I would like to add, and maybe just pick up on a point. In our discussion, I had mentioned the International Maritime Organization in London, and the need to have a level playing field for emissions. It was a bit of a passing comment and I didn't elaborate, but now that we have an opportunity, perhaps I could explain a bit more. I think this is critically important for the success of the emerging national corridor here.
Like the airline sector, we in the marine shipping industry are regulated at the international level very similarly to the air sector. The air sector is subjected to ICAO and IATA, ICAO being the UN organization setting the standard and IATA the industry association. We have in parallel IMO and ICS, the International Chamber of Shipping. In fact, I sit on the ICS industry board for Canada, regularly waving my Canadian flag. I raise this because the key ethic here is that marine shipping requires a global approach—air and marine are really two global sections—otherwise certain jurisdictions could create a competitive advantage or disadvantage. The idea is to have a level playing field of regulations applying to the entire industry, globally.
The global community is very discouraging of separate regional action and we have an emerging threat here in Canada. There's growing concern that the Canadians may be jumping up and stepping in to create regional action. If they do, it will put the Canadian shipping industry at a disadvantage vis-à-vis international shipping and vis-à-vis American shipping, with a carbon tax. If the carbon tax cascades down, it could, depending on how it applies, affect and apply to the shipping industry.
At the moment, we are part of the carbon emissions trading scheme here in Ontario.

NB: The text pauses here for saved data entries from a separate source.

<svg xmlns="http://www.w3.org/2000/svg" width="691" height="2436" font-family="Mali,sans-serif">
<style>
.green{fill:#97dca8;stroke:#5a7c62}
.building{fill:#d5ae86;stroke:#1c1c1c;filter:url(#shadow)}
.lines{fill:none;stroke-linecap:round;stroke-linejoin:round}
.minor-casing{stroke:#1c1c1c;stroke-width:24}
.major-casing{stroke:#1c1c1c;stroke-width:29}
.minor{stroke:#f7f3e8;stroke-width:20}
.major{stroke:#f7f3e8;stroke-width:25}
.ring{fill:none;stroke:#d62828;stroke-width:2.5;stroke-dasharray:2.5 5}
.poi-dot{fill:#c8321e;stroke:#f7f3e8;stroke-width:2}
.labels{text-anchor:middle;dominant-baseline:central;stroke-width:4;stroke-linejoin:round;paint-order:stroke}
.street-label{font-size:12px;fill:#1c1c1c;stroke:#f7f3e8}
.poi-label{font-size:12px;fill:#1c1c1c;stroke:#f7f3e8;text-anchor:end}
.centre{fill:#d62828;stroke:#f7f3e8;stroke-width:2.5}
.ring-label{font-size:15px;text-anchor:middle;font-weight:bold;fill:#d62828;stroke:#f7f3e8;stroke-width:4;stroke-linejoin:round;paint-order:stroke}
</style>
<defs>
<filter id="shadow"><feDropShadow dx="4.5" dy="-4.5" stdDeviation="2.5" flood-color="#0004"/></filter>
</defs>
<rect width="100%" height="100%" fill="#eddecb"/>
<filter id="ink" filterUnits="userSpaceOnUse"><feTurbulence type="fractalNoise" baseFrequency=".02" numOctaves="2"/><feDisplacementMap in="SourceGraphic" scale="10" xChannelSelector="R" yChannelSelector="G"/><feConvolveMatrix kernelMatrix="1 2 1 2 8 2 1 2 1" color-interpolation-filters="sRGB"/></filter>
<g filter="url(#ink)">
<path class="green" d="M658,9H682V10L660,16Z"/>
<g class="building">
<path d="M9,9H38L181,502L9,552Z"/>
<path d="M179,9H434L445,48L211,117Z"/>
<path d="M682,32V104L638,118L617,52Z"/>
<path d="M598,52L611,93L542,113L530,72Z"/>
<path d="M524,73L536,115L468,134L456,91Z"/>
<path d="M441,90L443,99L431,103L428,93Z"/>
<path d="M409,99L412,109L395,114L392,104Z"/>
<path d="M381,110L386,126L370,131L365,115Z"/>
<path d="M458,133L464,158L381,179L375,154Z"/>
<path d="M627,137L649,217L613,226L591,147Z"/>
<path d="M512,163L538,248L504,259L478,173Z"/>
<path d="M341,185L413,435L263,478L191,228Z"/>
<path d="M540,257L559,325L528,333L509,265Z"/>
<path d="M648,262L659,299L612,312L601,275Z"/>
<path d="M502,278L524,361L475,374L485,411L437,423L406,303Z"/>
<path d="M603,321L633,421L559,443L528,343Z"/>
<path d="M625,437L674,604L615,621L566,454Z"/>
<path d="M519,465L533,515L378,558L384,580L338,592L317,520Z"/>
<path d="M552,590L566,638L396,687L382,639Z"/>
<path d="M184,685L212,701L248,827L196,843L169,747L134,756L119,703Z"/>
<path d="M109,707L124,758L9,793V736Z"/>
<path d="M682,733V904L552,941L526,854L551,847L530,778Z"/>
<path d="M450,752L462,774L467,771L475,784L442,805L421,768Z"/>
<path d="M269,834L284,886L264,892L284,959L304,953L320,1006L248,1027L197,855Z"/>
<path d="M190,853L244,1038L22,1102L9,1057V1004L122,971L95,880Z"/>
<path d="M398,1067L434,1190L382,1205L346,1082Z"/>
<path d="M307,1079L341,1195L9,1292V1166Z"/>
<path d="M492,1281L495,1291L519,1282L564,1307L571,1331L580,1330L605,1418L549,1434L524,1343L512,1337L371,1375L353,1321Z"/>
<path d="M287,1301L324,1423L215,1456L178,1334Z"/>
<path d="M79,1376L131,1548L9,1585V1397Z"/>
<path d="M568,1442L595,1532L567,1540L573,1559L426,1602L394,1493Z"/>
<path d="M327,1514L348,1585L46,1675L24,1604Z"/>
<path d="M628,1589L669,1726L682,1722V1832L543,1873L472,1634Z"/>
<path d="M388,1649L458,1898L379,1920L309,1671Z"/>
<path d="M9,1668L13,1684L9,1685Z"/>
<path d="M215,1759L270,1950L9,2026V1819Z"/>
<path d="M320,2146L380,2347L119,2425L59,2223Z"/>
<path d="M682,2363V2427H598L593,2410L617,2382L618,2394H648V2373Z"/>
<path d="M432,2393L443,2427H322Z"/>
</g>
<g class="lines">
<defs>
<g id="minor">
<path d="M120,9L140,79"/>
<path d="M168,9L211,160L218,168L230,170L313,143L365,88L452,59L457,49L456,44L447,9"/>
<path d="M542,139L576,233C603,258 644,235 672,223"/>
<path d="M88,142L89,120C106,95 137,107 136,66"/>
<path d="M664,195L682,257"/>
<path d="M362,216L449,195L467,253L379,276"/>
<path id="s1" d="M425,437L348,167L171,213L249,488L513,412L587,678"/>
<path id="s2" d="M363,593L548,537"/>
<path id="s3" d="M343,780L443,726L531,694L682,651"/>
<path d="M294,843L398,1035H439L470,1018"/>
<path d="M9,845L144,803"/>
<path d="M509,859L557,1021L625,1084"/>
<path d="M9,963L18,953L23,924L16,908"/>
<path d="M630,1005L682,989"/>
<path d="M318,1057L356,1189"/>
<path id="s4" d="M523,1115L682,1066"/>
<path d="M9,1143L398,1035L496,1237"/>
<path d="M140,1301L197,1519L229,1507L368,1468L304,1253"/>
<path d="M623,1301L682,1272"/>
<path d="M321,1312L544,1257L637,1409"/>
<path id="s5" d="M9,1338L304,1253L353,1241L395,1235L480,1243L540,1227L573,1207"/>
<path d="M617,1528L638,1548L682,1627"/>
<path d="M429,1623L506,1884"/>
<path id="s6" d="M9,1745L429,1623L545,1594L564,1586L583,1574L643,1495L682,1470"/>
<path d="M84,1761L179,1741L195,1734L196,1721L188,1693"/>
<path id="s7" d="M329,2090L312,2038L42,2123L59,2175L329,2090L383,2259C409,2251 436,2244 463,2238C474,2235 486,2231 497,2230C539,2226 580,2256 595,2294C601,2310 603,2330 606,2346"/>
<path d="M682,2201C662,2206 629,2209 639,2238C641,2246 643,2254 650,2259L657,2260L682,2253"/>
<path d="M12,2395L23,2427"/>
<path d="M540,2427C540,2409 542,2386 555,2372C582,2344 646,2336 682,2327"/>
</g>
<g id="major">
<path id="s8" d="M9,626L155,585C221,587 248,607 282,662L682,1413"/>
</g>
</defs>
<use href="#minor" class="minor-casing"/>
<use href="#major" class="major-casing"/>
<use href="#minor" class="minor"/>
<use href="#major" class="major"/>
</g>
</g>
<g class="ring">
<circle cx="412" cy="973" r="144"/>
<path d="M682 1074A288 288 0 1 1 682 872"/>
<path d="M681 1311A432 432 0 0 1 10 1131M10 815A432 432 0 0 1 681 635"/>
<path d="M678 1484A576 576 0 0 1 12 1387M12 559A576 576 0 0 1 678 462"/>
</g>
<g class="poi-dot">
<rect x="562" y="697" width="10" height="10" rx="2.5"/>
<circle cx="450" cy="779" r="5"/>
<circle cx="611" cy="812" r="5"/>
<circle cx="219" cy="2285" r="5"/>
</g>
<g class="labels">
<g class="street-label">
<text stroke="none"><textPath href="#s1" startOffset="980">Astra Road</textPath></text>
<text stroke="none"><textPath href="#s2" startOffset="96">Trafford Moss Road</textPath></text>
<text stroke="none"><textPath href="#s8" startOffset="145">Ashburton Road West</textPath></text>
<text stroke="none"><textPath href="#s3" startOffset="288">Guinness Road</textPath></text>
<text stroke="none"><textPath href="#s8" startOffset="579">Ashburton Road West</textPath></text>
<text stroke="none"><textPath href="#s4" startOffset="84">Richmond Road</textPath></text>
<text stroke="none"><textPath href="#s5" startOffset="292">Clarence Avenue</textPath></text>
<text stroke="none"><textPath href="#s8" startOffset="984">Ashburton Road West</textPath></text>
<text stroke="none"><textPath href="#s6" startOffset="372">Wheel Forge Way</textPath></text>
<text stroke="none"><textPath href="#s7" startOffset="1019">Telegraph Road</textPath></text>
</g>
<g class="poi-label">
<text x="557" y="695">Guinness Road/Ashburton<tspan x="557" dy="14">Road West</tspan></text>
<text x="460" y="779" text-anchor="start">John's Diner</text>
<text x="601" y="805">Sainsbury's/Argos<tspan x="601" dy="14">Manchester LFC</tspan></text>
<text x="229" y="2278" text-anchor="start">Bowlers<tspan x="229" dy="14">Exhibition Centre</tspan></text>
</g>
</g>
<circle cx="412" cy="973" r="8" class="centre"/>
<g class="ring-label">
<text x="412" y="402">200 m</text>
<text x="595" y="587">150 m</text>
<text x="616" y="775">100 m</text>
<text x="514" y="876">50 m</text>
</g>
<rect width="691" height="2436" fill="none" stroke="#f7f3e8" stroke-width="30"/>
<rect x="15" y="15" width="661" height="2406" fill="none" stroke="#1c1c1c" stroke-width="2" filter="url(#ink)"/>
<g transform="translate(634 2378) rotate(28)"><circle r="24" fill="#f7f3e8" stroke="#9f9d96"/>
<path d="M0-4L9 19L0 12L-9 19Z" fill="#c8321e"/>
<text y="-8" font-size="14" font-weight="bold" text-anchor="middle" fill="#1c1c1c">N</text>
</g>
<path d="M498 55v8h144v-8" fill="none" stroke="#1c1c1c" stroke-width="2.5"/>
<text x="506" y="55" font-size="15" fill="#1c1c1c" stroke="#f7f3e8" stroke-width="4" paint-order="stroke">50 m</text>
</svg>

That's now being wound up. What's going to replace it? That is the question that still hasn't quite been answered. On the other hand, internationally, we're very much a part of—in fact Canada's leading the charge in some ways—creating this new program, which has just been accepted, to reduce emissions by 50% by 2050. It's a very aggressive and ambitious program and it will require a lot of interesting action, some of it regulated. Some of it will ultimately lead to a carbon levy being applied. That will all be done internationally, so another Canadian-led action on top of that one could put us at a disadvantage. That will affect the potential prosperity of this new national corridor, the Great Lakes-St. Lawrence waterway and it certainly could impact our ability to address the challenge and the opportunity to have even more trucks pulled away from the roads and more traffic moved over to the marine mode, where we all recognize we have an environmental opportunity.
In a backhanded way, that carbon tax could do just the opposite, yet we want to encourage more traffic, as we discussed earlier, away from the congested roads, which are heavy environmental polluters and so forth.
I just wanted to raise that issue with the committee because it may be something we want to talk about further.